Speaker
Takashi Maekawa
Description
See the full Abstract at http://ocs.ciemat.es/EPS2018ABS/pdf/P5.1046.pdf
Non-inductive current start-up and ramp-up by X-wave ECCD
in fusion tokamaks
Takashi Maekawa, Masaki Uchida and Hitoshi Tanaka
Graduate School of Energy Science, Kyoto University, Kyoto, Japan
Some improvement in engineering of tokamak reactors would be possible, if a hot plasma
with Te up to a few keV and Ip up to a few hundred kilo amperes could be non-inductively
built up prior to inductive current ramp-up to a full current for fusion ignition and burning.
From the view point of reactor engineering, electron cyclotron (EC) heating and current drive
(ECH/ECCD) is attractive for the non-inductive build up.
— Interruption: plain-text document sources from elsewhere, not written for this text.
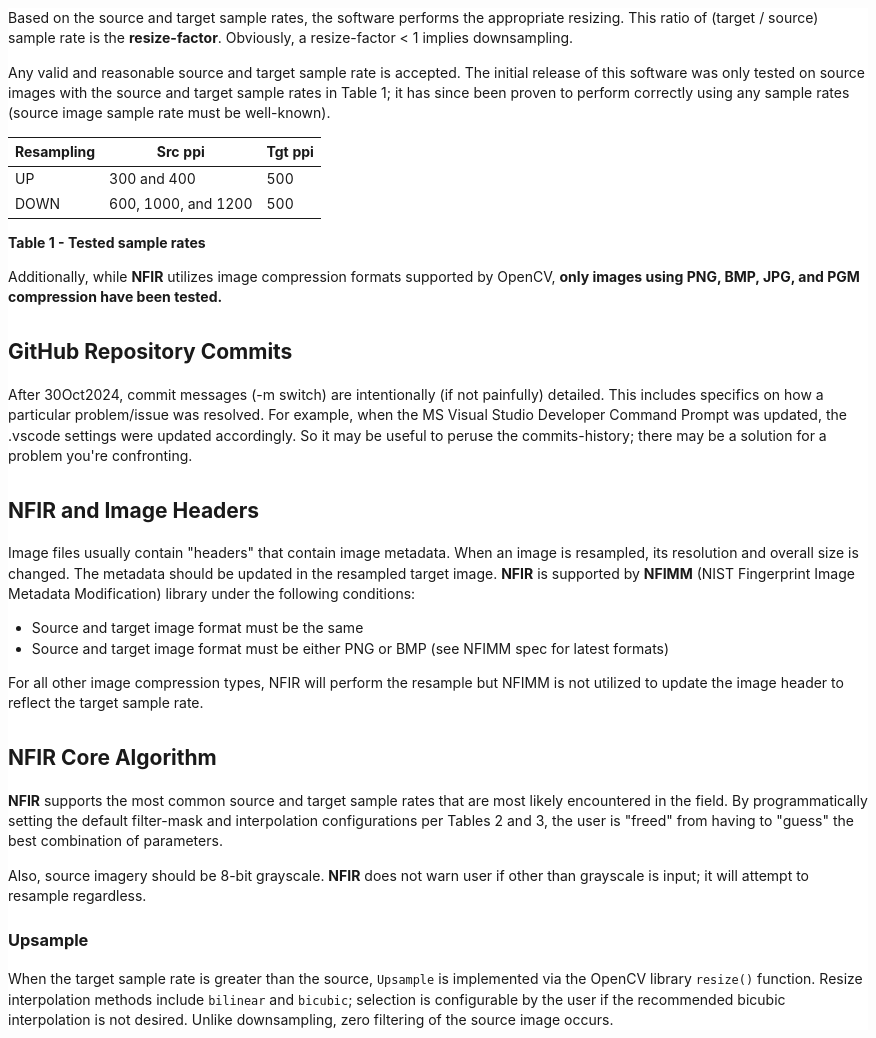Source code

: Based on the source and target sample rates, the software performs the appropriate resizing.  This ratio of (target / source) sample rate is the **resize-factor**.  Obviously, a resize-factor < 1 implies downsampling.

Any valid and reasonable source and target sample rate is accepted.  The initial release of this software was only tested on source images with the source and target sample rates in Table 1; it has since been proven to perform correctly using any sample rates (source image sample rate must be well-known).

Resampling | Src ppi             | Tgt ppi
-----------|---------------------|-----------
UP         | 300 and 400         | 500
DOWN       | 600, 1000, and 1200 | 500

**Table 1 - Tested sample rates**

<span class="redc">
Additionally, while <b>NFIR</b> utilizes image compression formats supported by OpenCV, <b>only images using PNG, BMP, JPG, and PGM compression have been tested.</b>
</span>

## GitHub Repository Commits
After 30Oct2024, commit messages (-m switch) are intentionally (if not painfully) detailed.  This includes specifics on how a particular problem/issue was resolved.  For example, when the MS Visual Studio Developer Command Prompt was updated, the .vscode settings were updated accordingly.  So it may be useful to peruse the commits-history; there may be a solution for a problem you're confronting.

## NFIR and Image Headers
Image files usually contain "headers" that contain image metadata. When an image is resampled, its resolution and overall size is changed. The metadata should be updated in the resampled target image.  **NFIR** is supported by **NFIMM** (NIST Fingerprint Image Metadata Modification) library under the following conditions:

* Source and target image format must be the same
* Source and target image format must be either PNG or BMP (see NFIMM spec for latest formats)

For all other image compression types, NFIR will perform the resample but NFIMM is not utilized to update the image header to reflect the target sample rate.

## NFIR Core Algorithm
**NFIR** supports the most common source and target sample rates that are most likely encountered in the field.  By programmatically setting the default filter-mask and interpolation configurations per Tables 2 and 3, the user is "freed" from having to "guess" the best combination of parameters.

Also, source imagery should be 8-bit grayscale.  **NFIR** does not warn user if other than grayscale is input; it will attempt to resample regardless.

### Upsample
When the target sample rate is greater than the source, `Upsample` is implemented via the OpenCV library `resize()` function. Resize interpolation methods include `bilinear` and `bicubic`; selection is configurable by the user if the recommended bicubic interpolation is not desired.  Unlike downsampling, zero filtering of the source image occurs.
In a startup discharge, toroidal plasma current is initially low and all the plasma would be
in open fields. As the current develops by ECH, a small closed flux surface would appear and
then the current inside the surface would develop by ECCD. Eventually the discharge would
develop into the tokamak stage, where whole the plasma is contained in large closed flux
surfaces, and the plasma is heated with the current ramp-up by ECCD, and finally the goal of
hot plasma buildup would be accomplished. It has been shown that oblique X-waves are
useful for ECH/ECCD for every stage of the discharge and it was suggested that an injection
power of Prf~4 MW could build up a hot plasma with the toroidal plasma current of
Ip~200kA, ne~1.2x1019m-3, Te~2keV, a=1 m and R0=5.1m in ITER [1].
As the electron temperature Te increases into keV range, however, plasma conductivity
becomes very high and the return current driven by the self-induction voltage from EC driven
current would hamper the current ramp-up. Here we study the current ramp-up for an ITER
case using a current circuit model for the ECCD driven current and the return current. The
circuit equation is coupled with the ECCD efficiency equation [2] and the ITERL-97P energy
confinement scaling [3]. Numerical study for various cases elucidates key points for efficient
current ramp-up in keV range plasmas.
[1] T. Maekawa, M. Uchida and H. Tanaka, Nucl. Fusion 58 (2018) 016037.
[2] C.F.F. Karney and N.J. Fisch, Phys. Fluids, 29 (1986)180.
[3] S.M. Kaye and ITER Confinement Database Working Group Nucl. Fusion 37(1997) 1303.